Doctors determined that Weigel was born with complete androgen insensitivity syndrome, possessing XY chromosomes, a clitoris, and internal testes, and without a uterus or ovaries. Weigel was raised as female and a gonadectomy was performed to remove her testes.

Weigel graduated from the Shipley School in 2008. She went on to earn a Bachelor of Arts degree in Development Economics and Latin American Studies from Cornell University.

== Career ==
=== Political and LGBTQIA activism ===
Since 2017, Weigel has often advocated for legislative change at the Texas State Capitol in Austin, starting with her role as a director for Deeds Not Words—a non-profit organization focused on gender equality.
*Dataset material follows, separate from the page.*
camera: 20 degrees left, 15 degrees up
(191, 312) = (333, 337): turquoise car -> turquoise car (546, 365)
The organization's founder, Democratic politician Wendy Davis, was her personal mentor and recruited Weigel to work for Deeds Not Words in 2016. Weigel was the campaign manager for Danielle Skidmore's City Council race, one of the first openly transgender people to run for public office in Texas. She also served as Secretary of Austin Young Democrats.

Weigel campaigned against Bill 6, a bathroom bill, in the Texas State Senate. After consulting Davis and Skidmore, Weigel decided to come out as intersex before the Texas State Legislature while speaking against the proposed legislation.
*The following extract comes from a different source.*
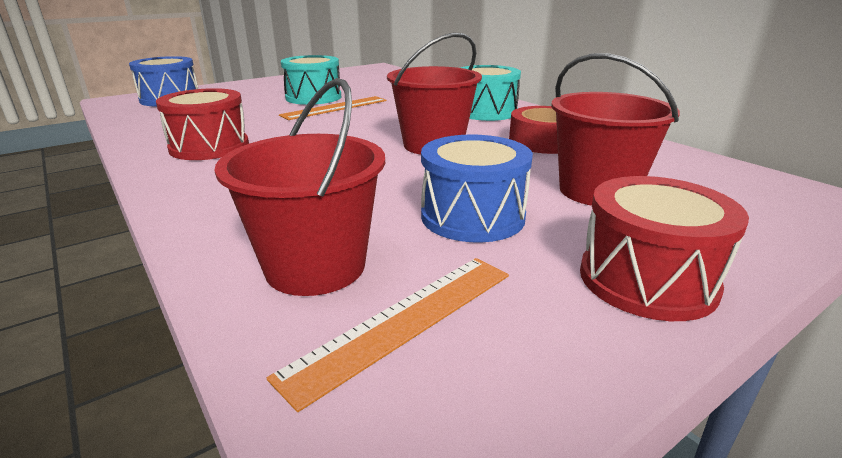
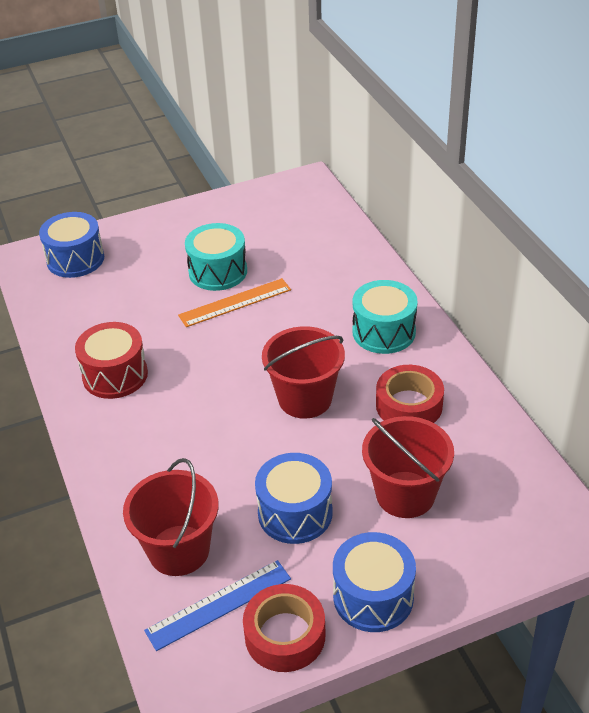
camera: 15 degrees right, 15 degrees up
(404, 321) = (219, 604): orange ruler -> blue ruler
(545, 346) = (285, 635): none -> red tape
(647, 280) = (373, 597): red drum -> blue drum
Since coming out, Weigel has worked as an advocate and activist for intersex rights. She was one of three intersex people featured in Julie Cohen's 2023 documentary Every Body. She speaks out against surgical procedures performed on intersex children without their consent.

Weigel also worked as a partner for the Pride Fund, which invests money in LGBTQIA-led companies. She served as a Human Rights Commissioner of Austin, and collaborated with lawmakers to reduce sexual assault, and human trafficking through legislation and also introduced legislation that funds reproductive rights and mandates paid sick leave. Weigel is also a speaker represented by the Collective Speakers bureau and founded the firm Intrepida Strategy. In 2023, Weigel partnered with Texas Health Action to launch the nation's first ever intersex care offering for adult patients through their Kind Clinics.

In 2019, she was awarded the Ceci Gratias Guardian Award by the Austin LGBT Chamber of Commerce.

=== Writing ===
Weigel has written for The New York Times, Time Magazine, The Austin Chronicle, Austin Woman and has been featured in the Daily Mail, NPR's Fresh Air and Forbes.

In 2023, Weigel published her memoir, Inverse Cowgirl.

== Personal life ==
Weigel lives in Austin, Texas. She is Jewish and studies Kabbalah.

She was diagnosed with osteoporosis.